By working together, we can find solutions on vital areas including climate, packaging and plastics, biodiversity and agriculture, and water stewardship. If more companies become B Corps, we will also have a positive impact on supply chains, encouraging them to become more sustainable. We can also accelerate action on food waste – encouraging more businesses to get behind initiatives such as Wrap’s ‘Target, Measure, Act’ strategy, as Danone and others have done.

Being a B Corp has major competitive – as well as community – benefits. People want to work for, buy from, and invest in businesses they believe in. Research from 2018 showed that companies with B Corp certification grew 28 times faster than the UK average. In addition, the label has a positive impact on people’s intent to purchase for three-quarters of those who know what B Corp means.

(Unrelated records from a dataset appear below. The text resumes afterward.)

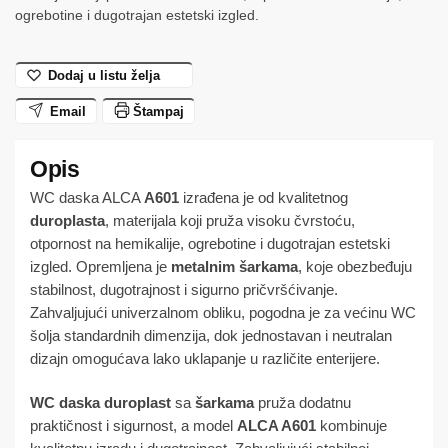
držači
ogrebotine i dugotrajan estetski izgled.
(A601)
ALCA
Dodaj u listu želja
količina
Email
Štampaj
WC daska ALCA
A601
izrađena je od kvalitetnog
duroplasta
, materijala koji pruža visoku čvrstoću,
otpornost na hemikalije, ogrebotine i dugotrajan estetski
izgled. Opremljena je
metalnim šarkama
, koje obezbeđuju
stabilnost, dugotrajnost i sigurno pričvršćivanje.
Zahvaljujući univerzalnom obliku, pogodna je za većinu WC
šolja standardnih dimenzija, dok jednostavan i neutralan
dizajn omogućava lako uklapanje u različite enterijere.
WC daska duroplast
sa
šarkama
pruža dodatnu
praktičnost i sigurnost, a model
ALCA A601
kombinuje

Danone was the first UK dairy company to gain B Corp certification three years ago. Around the world, 30% of Danone’s total operations are accredited, and we are working hard to transform all subsidiaries into B Corp by 2025. With a global staff of 100,000, it’s a complex but hugely important task.

As well as being a powerful way to build credibility and trust, B Corp gives companies a detailed and objective look at where they are doing well and where to improve. It means striving to be ahead of the curve.

If we truly want to build back better, and really respond to the needs of the communities we work in, we need concrete action. Pledging to become a B Corp is a vital step in the right direction.